See this 3blue1brown video for a more visual way to understand why $\cos(x)+i\sin(x)$ satisfies our conditions.

The equation $e^{ix} = \cos(x) + i\sin(x)$ and its special case $e^{i\pi}=-1$ feel weird, and we don't actually know whether that's true yet; maybe there are multiple different solutions to our equations $f'(x)=if(x)$ and $f(0)=1$. We found one solution by guessing, and next we check if there are other solutions.

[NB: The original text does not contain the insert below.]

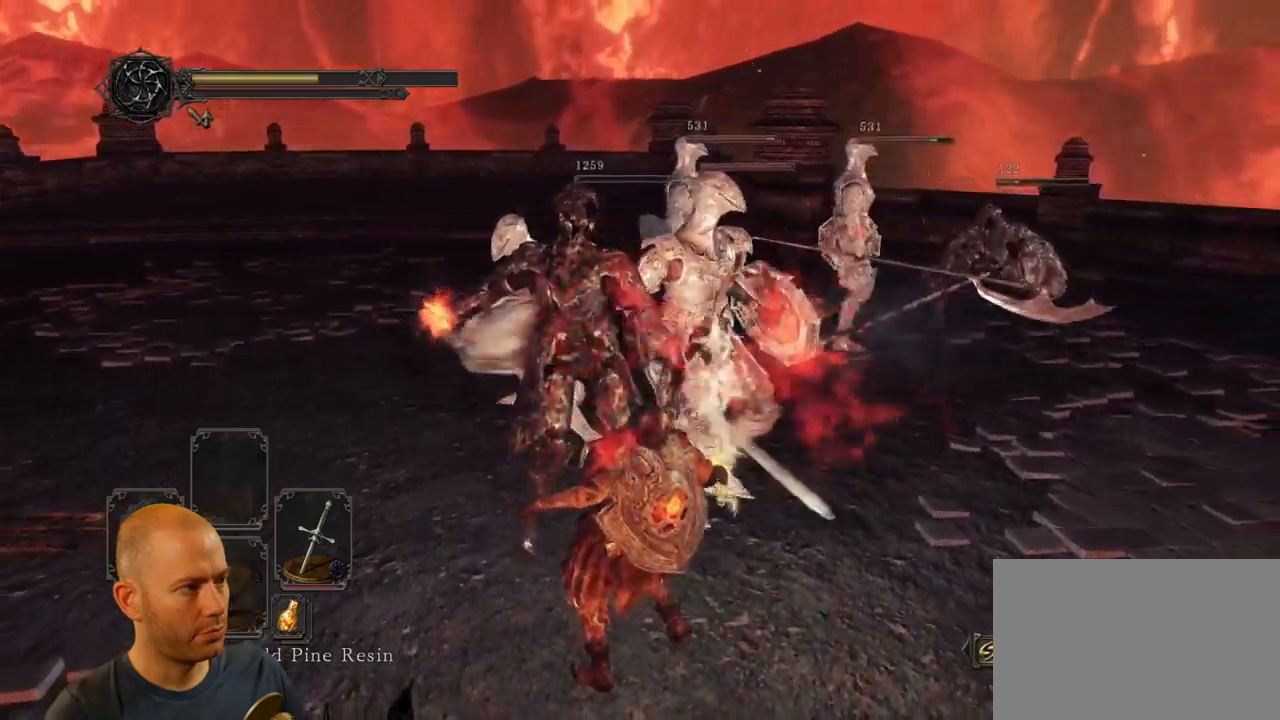
{"buttons": [], "left_stick": "left", "right_stick": "left", "events": [[133, "right_stick", "left"]]}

Let $f$ be any complex-valued function satisfying $f'(x)=if(x)$ and $f(0)=1$. We compare it to the function we already found by dividing; that is, we look at $$ \frac{f(x)}{\cos(x)+i\sin(x)}. $$ By multiplying with conjugate of bottom, we get $$ \begin{align} \frac{f(x)}{\cos(x)+i\sin(x)} &= \frac{f(x)(\cos(x)-i\sin(x))}{(\cos(x)+i\sin(x))(\cos(x)-i\sin(x))} \\ &= \frac{f(x)(\cos(x)-i\sin(x))}{\cos^2(x) - i^2\sin^2(x)} \\ &= f(x)(\cos(x)-i\sin(x)), \end{align} $$ where the bottom became $\cos^2(x)+\sin^2(x)=1$. Another way to see why this happens is to consider what multiplying $\cos(x)+i\sin(x)$ with its conjugate does; that gives $\abs{\cos(x)+i\sin(x)}^2$, where the length is $\abs{\cos(x)+i\sin(x)}=1$ because $\cos(x)+i\sin(x)$ is on the origin-centered unit circle.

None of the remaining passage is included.